How to Scale a Recipe Up or Down Without Ruining It
Scaling a recipe sounds like simple multiplication — and mostly it is. The scale factor is your target yield divided by the recipe's yield: doubling a 4-serving recipe to 8 means multiplying every ingredient by 2; taking a 12-cookie batch down to 8 cookies means multiplying by ⅔. This recipe scaler applies the factor to your whole ingredient list at once, understands mixed numbers ("2 1/2"), unicode fractions ("¾"), and decimals, and rewrites the result using fractions you can actually measure.
The hard parts are the edge cases, and the tool handles those too. Fractional eggs get flagged with a practical fix. Lines with no quantity ("pinch of salt") pass through untouched. And scaling beyond 3× triggers a warning, because salt, spices, and leavening shouldn't be scaled fully linearly at large multiples — professional bakers scale those to about three-quarters of the math and adjust by taste.
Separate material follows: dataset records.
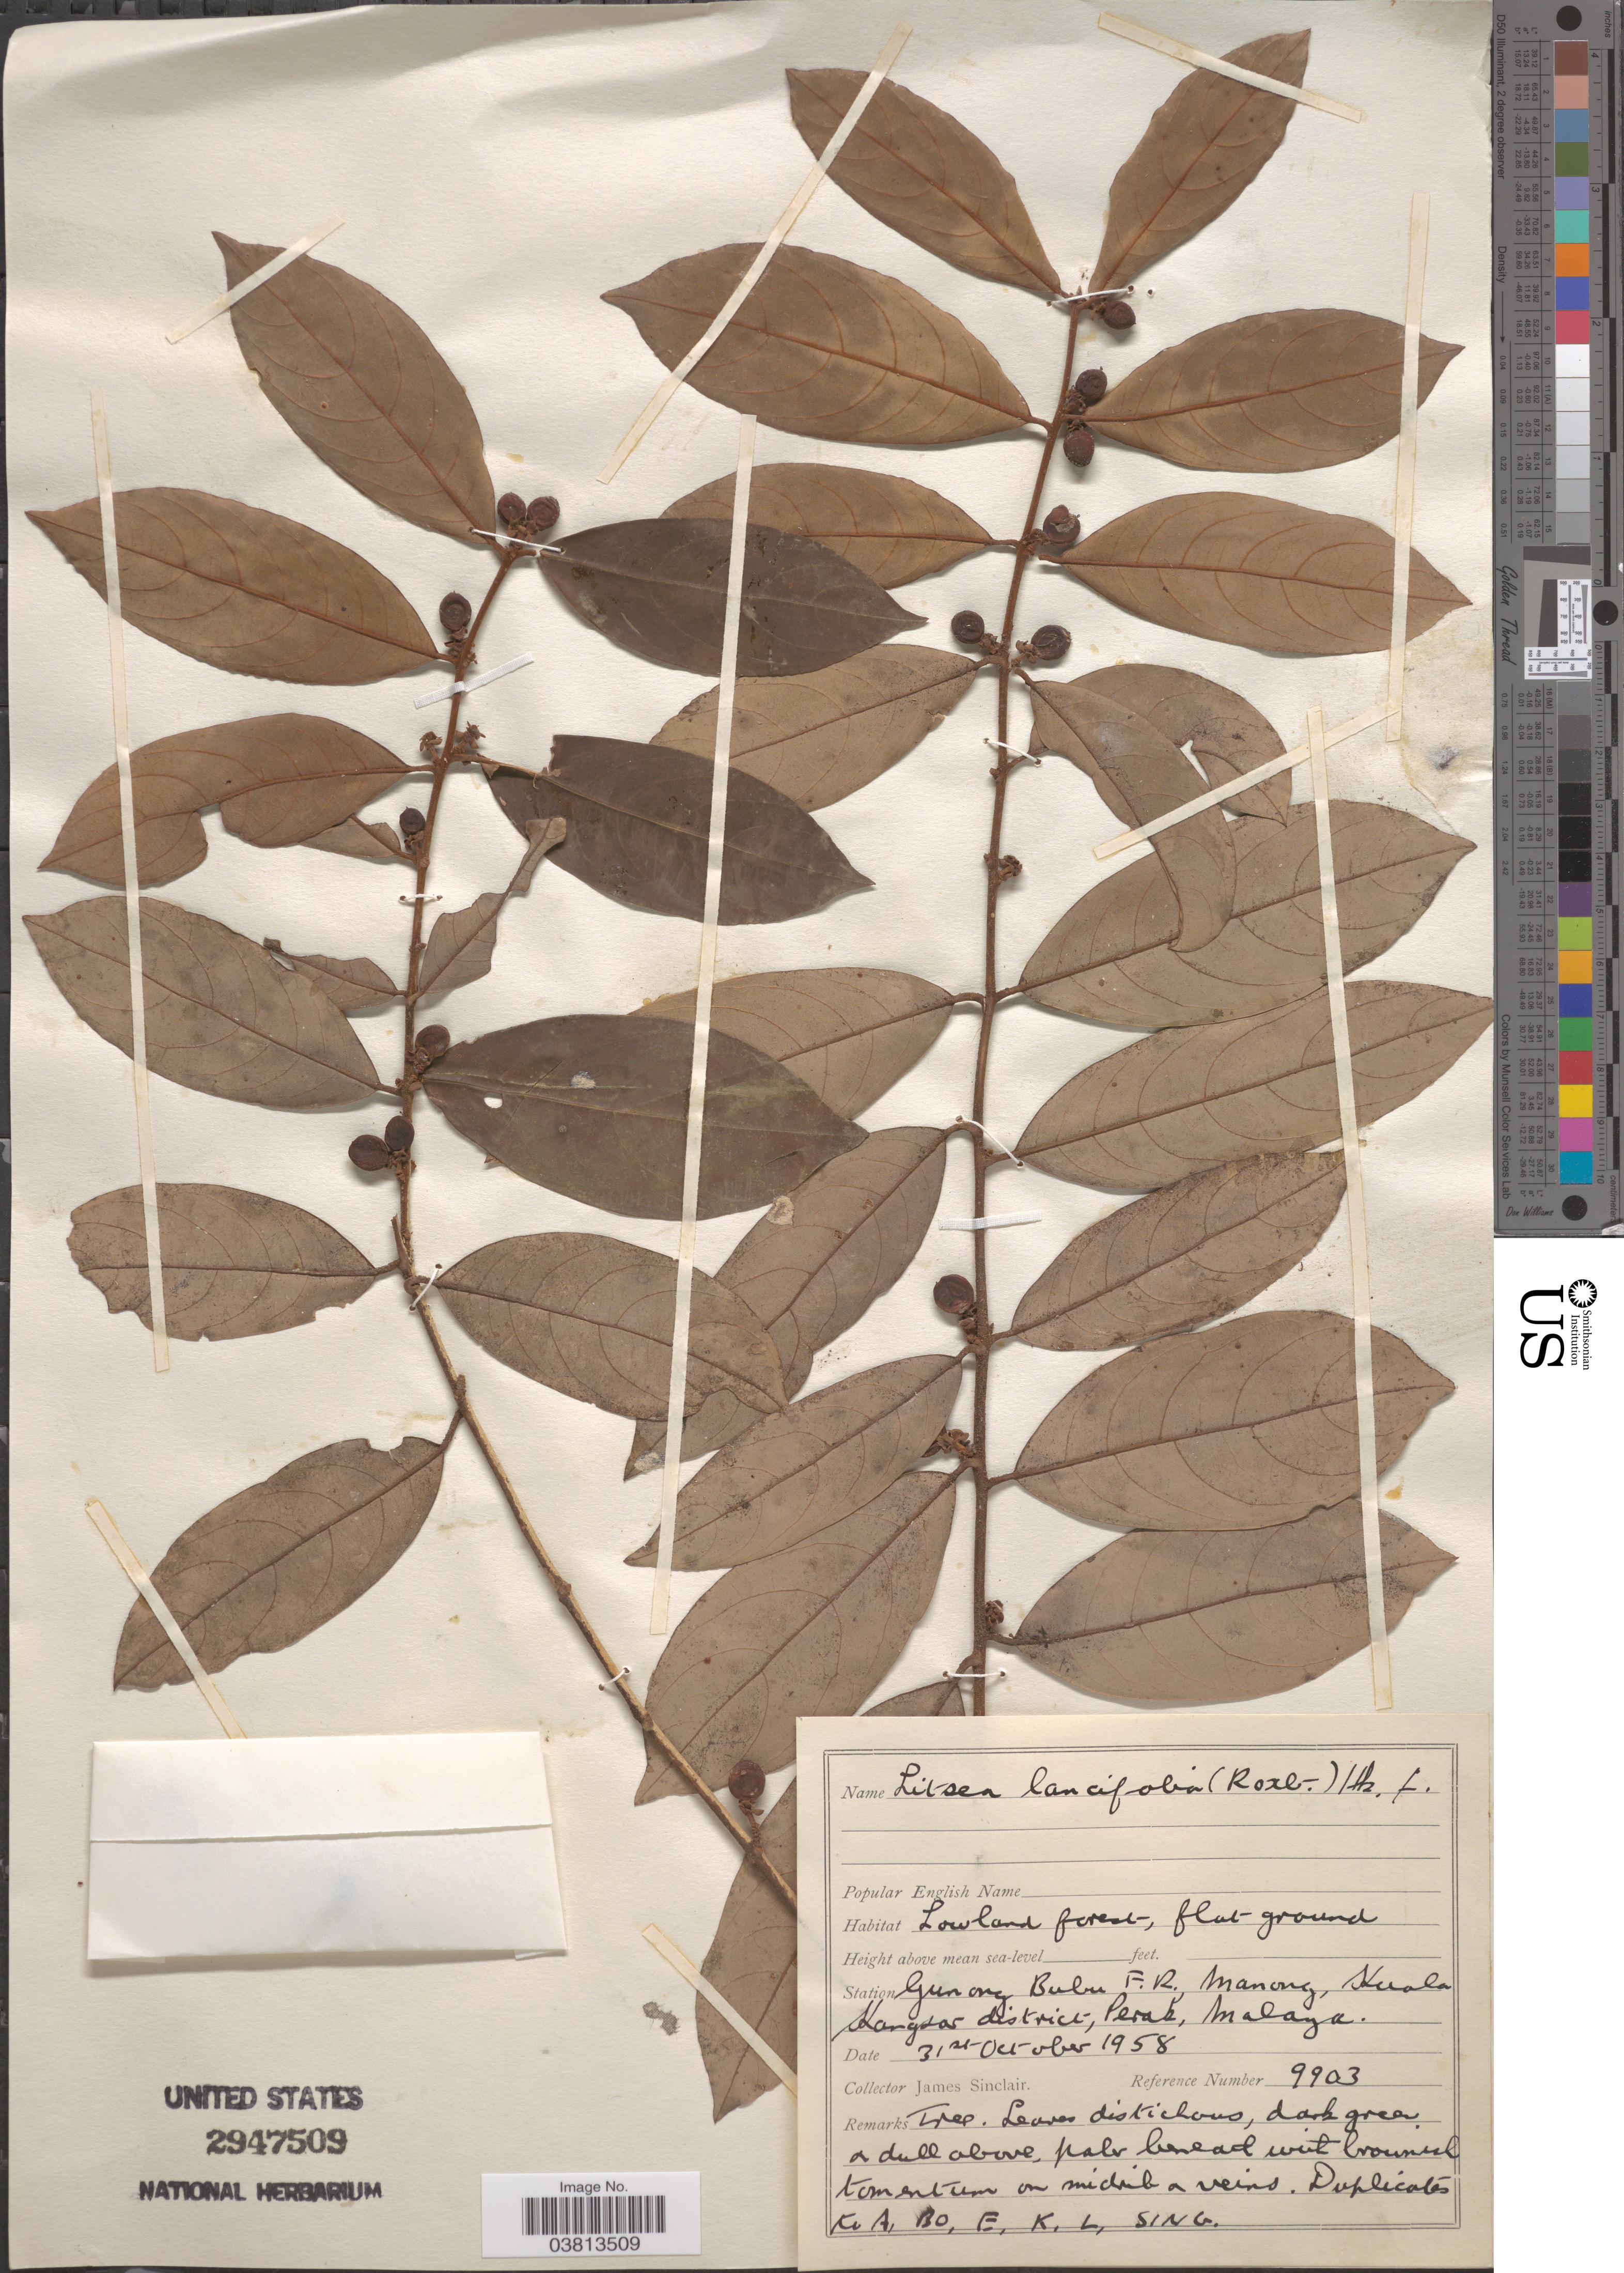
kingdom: Plantae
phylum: Tracheophyta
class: Magnoliopsida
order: Laurales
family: Lauraceae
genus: Litsea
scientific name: Litsea lancifolia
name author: (Roxb.) Benth. & Hook. f. ex Villar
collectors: J. Sinclair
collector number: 9903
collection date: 1958-10-31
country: Malaysia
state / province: Perak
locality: Lowland forest, flat ground. Station Gunung Bubu F.R. Manong, Kuala Kargsar district, Malaya.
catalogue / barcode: US 2947509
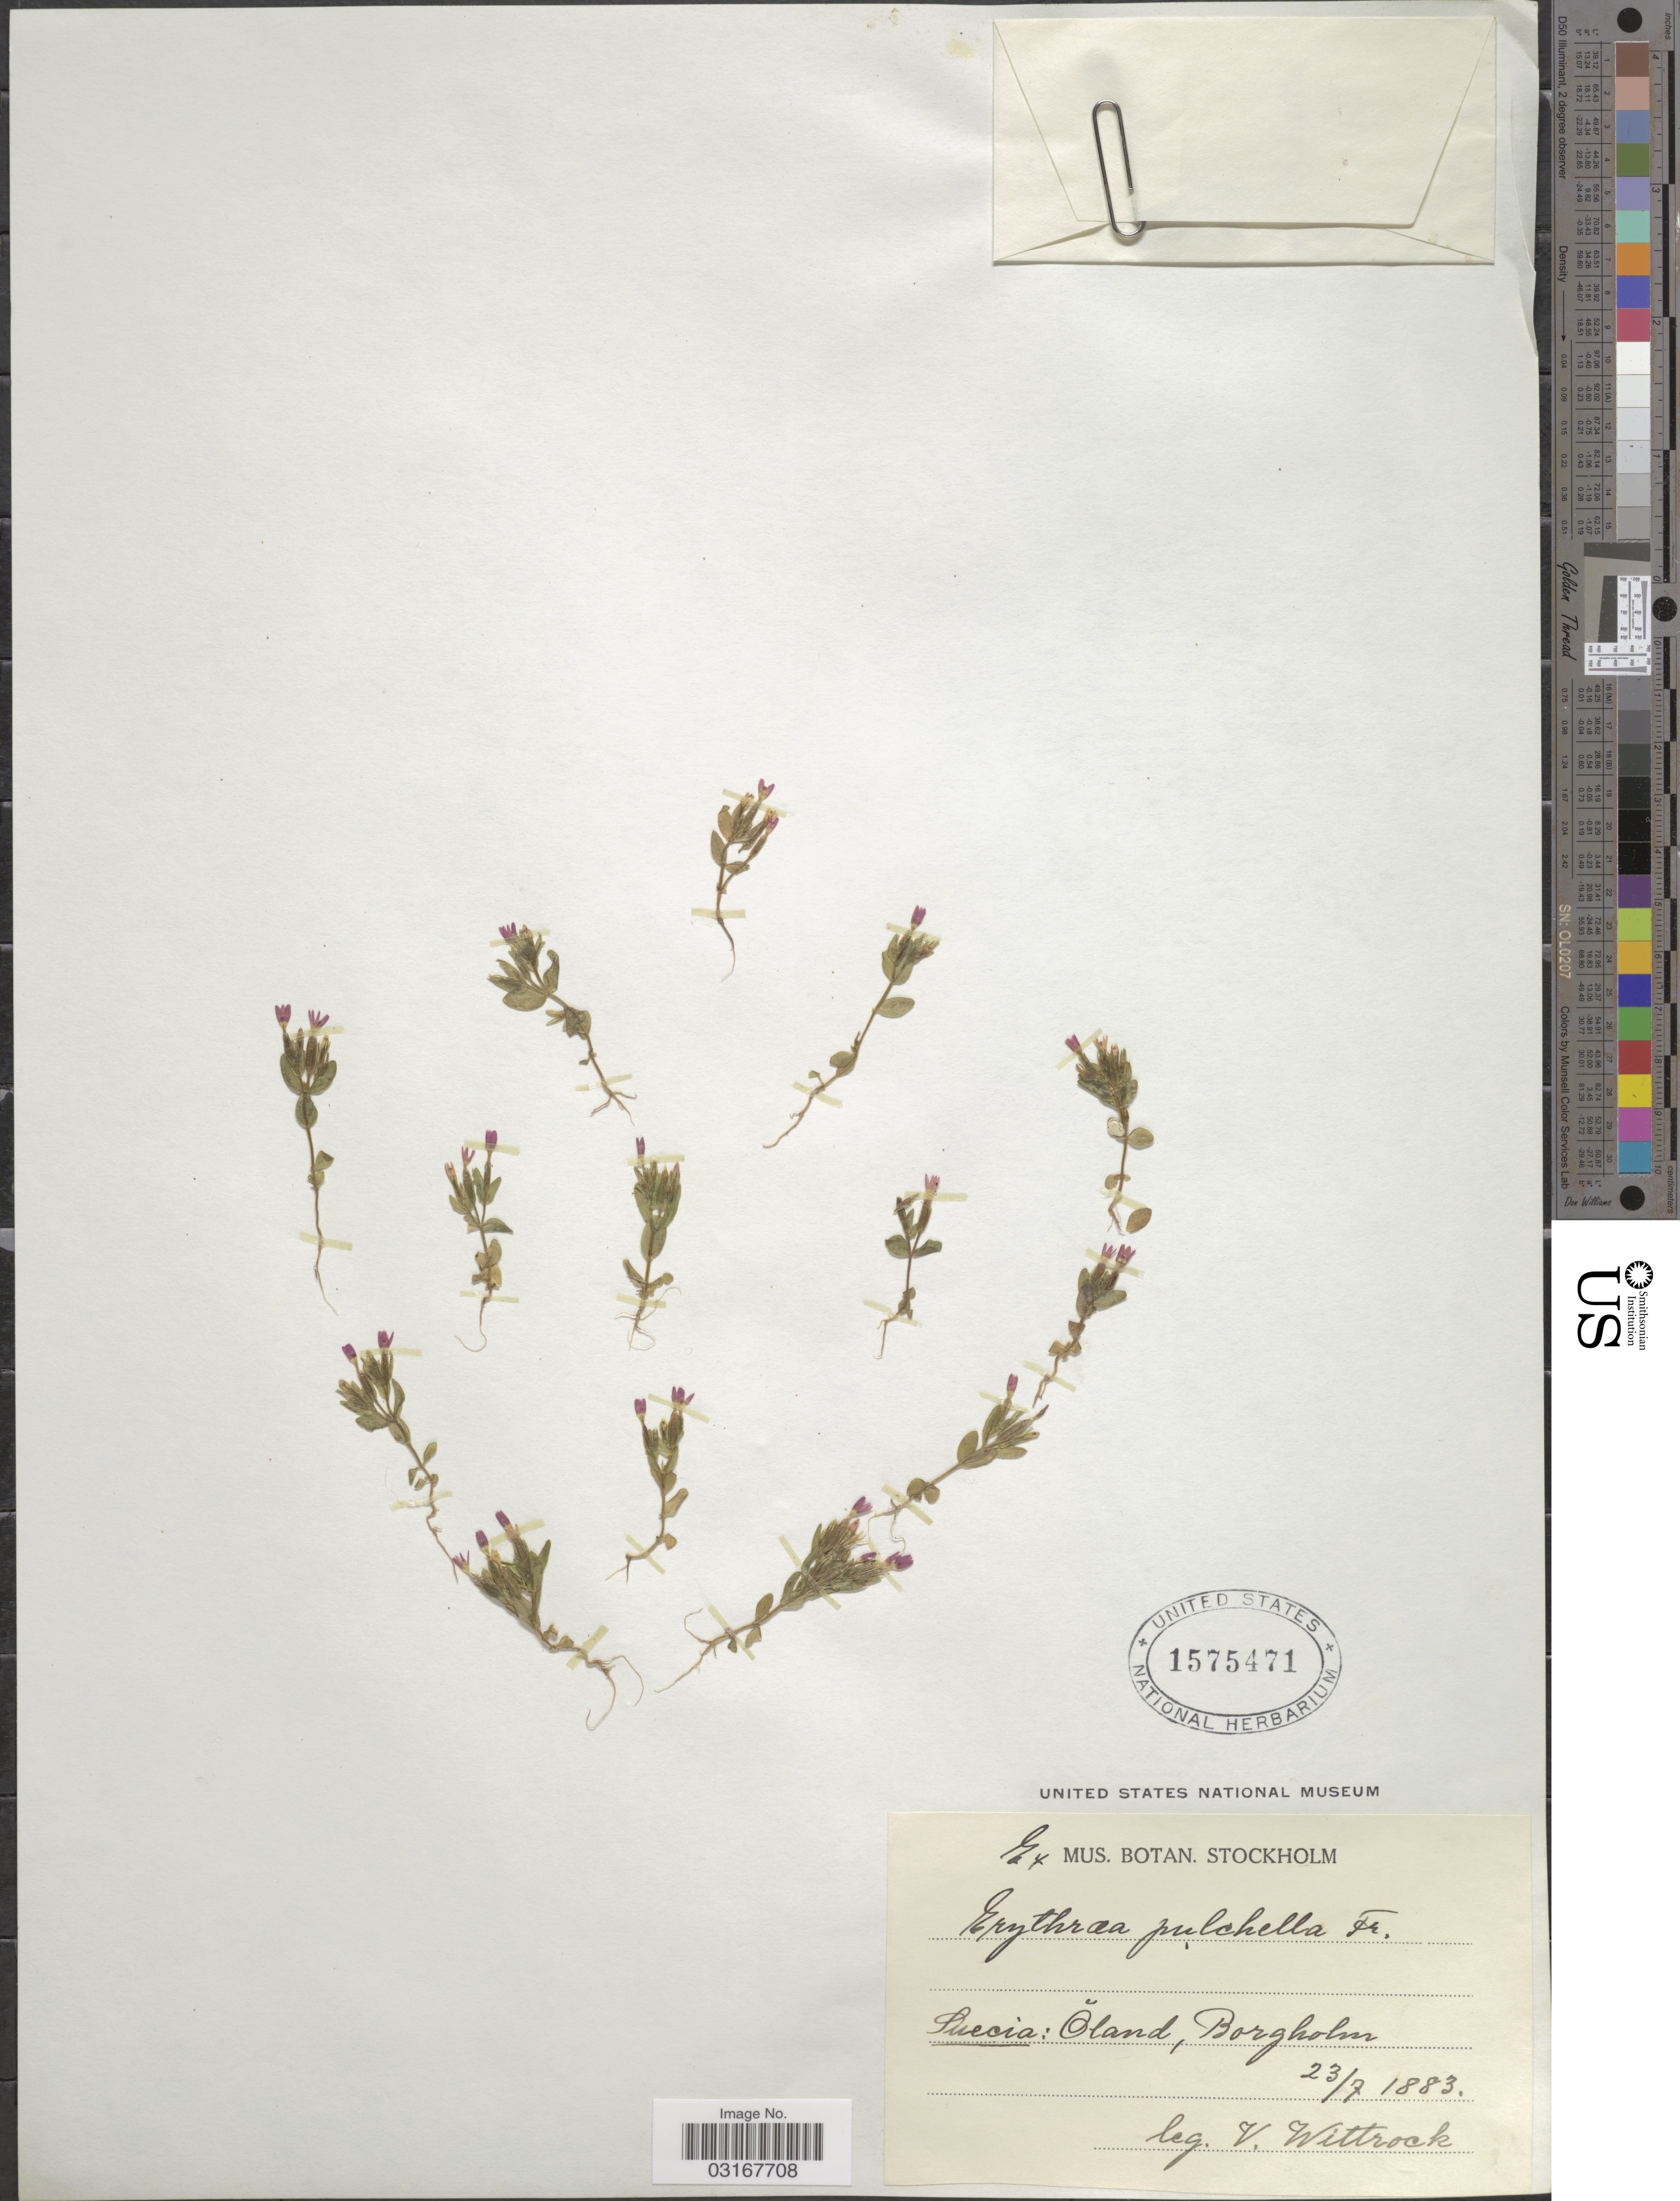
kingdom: Plantae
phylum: Tracheophyta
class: Magnoliopsida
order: Gentianales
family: Gentianaceae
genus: Centaurium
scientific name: Centaurium pulchellum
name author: (Sw.) Druce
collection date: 1883-07-23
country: Sweden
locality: Suecia: Örland, Borgholm.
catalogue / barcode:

Common scale factors at a glance
| You want to… | Factor | 1 cup becomes |
|---|---|---|
| Halve a recipe | × 0.5 | ½ cup |
| Take 12 servings down to 8 | × 0.667 | ⅔ cup |
| Take 4 servings to 6 (or 8 to 12) | × 1.5 | 1½ cups |
| Double it | × 2 | 2 cups |
| Take 4 servings to 10 | × 2.5 | 2½ cups |
| Triple it (watch salt & spices) | × 3 | 3 cups |
One thing multiplication can't fix: geometry. If you double a cake recipe but keep the same pan, the batter sits twice as deep and will not bake in the same time. When your scaling changes pans, use our cake pan converter to get the right pan size, temperature, and timing together. And if you'd rather scale by weight — the more reliable way — convert your cups to grams first and multiply the gram figures.